Text provided

——

- From: Andrew Fedoniouk <news@terrainformatica.com>
- Date: Tue, 18 May 2004 10:49:32 -0700
- To: "Anne van Kesteren (fora)" <fora@annevankesteren.nl>
- Cc: Tantek Çelik <tantek@cs.stanford.edu>, <ernestcline@mindspring.com>, <www-style@w3.org>
"Note that 'calc()' will let you do a lot more and give you more
possibilities."
%% units and calc() are orthogonal in the same meaning as pixel units and
the calc().
%% units introduce concept of "free space" and give physical and strong
formal meaning to the 'auto' value which is, again, exactly 100%% in all
current use cases in the spec.
calc() could use %% units as any other.
calc() (without %%) will not allow you to define layouts like this
.fluid {
margin-left: 25%%;
border-width-left: 4px;
padding-left: 10%%;
width: 50%%;
padding-right: 5%%;
border-width-right: 10px;
margin-right: 20%%;
}
I can see only one really valuable (for me) use case of calc(). Actually not
calc() but if()

——

Activity
Quote the mailing-list message, starting at "- From: Andrew" and ending at "the calc().". The records that come next have nothing to do with the mailing-list message.

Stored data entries

——

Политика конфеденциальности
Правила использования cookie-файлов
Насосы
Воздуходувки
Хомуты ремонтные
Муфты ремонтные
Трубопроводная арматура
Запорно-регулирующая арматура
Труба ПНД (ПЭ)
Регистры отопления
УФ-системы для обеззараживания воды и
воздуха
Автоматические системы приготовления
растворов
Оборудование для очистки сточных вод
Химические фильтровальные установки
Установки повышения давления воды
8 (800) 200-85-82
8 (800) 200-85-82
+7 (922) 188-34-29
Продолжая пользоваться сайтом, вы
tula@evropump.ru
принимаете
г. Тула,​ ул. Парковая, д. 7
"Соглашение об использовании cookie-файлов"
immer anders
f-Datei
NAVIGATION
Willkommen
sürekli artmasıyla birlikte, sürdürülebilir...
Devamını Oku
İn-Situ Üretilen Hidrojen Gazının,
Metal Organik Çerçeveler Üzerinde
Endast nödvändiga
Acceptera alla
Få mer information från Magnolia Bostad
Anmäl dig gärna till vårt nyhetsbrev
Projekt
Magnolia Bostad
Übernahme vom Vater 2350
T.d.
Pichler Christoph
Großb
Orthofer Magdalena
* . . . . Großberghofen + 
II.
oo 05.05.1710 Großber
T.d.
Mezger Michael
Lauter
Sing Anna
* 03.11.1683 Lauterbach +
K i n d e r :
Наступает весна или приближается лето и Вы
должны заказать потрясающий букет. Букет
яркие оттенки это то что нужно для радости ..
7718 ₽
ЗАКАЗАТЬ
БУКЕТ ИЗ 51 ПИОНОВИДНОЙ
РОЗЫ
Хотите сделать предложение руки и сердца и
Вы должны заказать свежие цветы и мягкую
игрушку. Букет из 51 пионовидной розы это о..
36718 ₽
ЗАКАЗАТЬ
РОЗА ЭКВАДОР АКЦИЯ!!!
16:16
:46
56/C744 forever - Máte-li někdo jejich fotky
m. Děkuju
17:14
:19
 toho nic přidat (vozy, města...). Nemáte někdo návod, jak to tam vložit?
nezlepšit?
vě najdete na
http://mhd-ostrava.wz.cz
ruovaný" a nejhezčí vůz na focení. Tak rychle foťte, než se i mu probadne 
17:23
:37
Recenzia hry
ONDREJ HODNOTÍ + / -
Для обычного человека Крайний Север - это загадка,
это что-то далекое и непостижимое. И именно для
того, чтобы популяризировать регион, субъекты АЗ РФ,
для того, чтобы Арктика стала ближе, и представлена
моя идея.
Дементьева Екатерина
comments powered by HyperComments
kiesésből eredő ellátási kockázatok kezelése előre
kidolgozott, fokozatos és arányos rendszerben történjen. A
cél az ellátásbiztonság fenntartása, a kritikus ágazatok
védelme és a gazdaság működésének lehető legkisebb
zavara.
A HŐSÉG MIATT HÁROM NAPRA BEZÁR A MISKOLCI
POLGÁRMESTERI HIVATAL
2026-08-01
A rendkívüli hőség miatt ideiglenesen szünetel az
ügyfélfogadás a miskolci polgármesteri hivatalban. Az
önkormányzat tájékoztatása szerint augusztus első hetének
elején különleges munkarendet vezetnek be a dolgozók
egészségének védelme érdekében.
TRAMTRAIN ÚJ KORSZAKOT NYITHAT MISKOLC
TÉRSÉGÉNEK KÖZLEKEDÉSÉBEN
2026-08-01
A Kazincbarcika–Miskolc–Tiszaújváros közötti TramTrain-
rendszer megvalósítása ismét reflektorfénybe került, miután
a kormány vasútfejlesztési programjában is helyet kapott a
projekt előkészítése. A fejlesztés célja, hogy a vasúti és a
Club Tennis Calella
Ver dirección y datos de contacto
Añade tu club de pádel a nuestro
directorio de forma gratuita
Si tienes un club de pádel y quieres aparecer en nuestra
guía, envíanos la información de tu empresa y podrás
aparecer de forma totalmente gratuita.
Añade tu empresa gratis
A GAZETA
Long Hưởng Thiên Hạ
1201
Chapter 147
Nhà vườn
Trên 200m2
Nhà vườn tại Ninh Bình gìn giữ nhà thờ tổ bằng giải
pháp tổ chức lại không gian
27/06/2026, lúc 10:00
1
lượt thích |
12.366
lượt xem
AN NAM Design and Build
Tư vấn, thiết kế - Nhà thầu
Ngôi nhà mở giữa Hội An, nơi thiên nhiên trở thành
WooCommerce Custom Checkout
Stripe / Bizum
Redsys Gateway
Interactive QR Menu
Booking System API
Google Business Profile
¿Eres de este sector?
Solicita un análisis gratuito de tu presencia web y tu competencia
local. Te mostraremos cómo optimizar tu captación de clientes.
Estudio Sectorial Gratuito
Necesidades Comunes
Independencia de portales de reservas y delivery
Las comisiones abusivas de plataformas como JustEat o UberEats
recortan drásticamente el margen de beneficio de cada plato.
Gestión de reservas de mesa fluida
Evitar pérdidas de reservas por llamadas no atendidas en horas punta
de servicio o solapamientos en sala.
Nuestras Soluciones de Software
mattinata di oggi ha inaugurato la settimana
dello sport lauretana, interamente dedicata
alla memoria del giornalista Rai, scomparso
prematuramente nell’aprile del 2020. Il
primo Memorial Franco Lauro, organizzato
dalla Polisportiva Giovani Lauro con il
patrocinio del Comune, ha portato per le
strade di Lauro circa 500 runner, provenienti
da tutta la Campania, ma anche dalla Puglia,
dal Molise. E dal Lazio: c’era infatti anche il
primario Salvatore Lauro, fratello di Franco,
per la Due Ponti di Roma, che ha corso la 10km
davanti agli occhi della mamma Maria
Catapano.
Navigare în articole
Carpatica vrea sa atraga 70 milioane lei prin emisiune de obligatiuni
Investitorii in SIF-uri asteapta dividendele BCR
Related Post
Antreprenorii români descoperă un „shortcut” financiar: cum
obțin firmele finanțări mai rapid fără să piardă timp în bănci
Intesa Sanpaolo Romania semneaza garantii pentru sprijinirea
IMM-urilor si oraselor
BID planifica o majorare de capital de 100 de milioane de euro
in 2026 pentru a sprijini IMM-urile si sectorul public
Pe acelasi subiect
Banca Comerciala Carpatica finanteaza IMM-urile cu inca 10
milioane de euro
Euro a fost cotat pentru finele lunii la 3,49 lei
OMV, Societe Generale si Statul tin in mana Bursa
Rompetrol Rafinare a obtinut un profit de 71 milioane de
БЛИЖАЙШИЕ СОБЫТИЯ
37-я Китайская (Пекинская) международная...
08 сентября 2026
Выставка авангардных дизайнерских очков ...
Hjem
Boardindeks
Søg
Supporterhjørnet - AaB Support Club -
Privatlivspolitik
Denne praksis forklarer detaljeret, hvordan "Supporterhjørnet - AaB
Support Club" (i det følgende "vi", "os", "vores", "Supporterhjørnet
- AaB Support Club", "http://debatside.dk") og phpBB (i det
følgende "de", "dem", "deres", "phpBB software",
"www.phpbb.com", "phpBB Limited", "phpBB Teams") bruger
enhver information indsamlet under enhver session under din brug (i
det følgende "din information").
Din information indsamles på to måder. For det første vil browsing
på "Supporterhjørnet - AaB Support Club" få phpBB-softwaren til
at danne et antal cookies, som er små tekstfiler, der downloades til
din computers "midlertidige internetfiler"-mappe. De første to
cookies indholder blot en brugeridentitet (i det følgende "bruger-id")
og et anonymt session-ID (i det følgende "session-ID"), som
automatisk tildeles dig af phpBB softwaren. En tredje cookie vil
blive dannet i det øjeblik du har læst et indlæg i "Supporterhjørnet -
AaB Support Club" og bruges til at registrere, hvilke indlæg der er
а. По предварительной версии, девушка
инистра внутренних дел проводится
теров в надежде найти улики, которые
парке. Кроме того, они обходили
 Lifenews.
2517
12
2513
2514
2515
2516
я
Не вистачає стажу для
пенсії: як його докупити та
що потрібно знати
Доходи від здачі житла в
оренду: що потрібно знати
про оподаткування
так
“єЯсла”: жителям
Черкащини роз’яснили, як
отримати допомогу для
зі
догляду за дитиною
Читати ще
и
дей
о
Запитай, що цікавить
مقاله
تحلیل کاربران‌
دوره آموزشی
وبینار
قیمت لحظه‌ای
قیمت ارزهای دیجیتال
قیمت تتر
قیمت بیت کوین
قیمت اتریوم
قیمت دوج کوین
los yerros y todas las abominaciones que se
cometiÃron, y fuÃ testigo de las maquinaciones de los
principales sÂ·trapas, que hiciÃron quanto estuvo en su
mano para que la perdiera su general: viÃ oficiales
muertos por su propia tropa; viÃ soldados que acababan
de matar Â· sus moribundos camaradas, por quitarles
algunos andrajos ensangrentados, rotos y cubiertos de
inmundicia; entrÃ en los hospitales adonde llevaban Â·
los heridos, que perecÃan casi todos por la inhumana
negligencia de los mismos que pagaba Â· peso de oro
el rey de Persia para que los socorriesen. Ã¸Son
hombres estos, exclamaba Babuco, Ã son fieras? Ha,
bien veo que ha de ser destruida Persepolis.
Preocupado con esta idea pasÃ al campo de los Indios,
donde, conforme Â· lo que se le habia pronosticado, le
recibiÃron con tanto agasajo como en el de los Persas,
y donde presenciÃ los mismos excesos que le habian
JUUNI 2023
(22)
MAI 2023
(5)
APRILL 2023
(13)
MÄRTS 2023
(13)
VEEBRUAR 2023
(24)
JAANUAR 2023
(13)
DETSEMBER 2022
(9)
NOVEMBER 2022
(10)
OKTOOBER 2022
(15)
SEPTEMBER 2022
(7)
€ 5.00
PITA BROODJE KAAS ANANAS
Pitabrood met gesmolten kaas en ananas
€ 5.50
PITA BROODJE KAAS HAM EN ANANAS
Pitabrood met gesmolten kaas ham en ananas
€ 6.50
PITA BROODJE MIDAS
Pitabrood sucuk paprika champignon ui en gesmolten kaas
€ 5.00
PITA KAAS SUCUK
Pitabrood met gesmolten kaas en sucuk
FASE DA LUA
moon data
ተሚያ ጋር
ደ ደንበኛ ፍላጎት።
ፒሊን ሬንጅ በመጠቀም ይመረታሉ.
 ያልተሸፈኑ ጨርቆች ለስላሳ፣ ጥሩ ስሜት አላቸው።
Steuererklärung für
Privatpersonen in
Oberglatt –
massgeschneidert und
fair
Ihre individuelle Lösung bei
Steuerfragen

——

Solution below
- From: Andrew Fedoniouk <news@terrainformatica.com>
- Date: Tue, 18 May 2004 10:49:32 -0700
- To: "Anne van Kesteren (fora)" <fora@annevankesteren.nl>
- Cc: Tantek Çelik <tantek@cs.stanford.edu>, <ernestcline@mindspring.com>, <www-style@w3.org>
"Note that 'calc()' will let you do a lot more and give you more
possibilities."
%% units and calc() are orthogonal in the same meaning as pixel units and
the calc().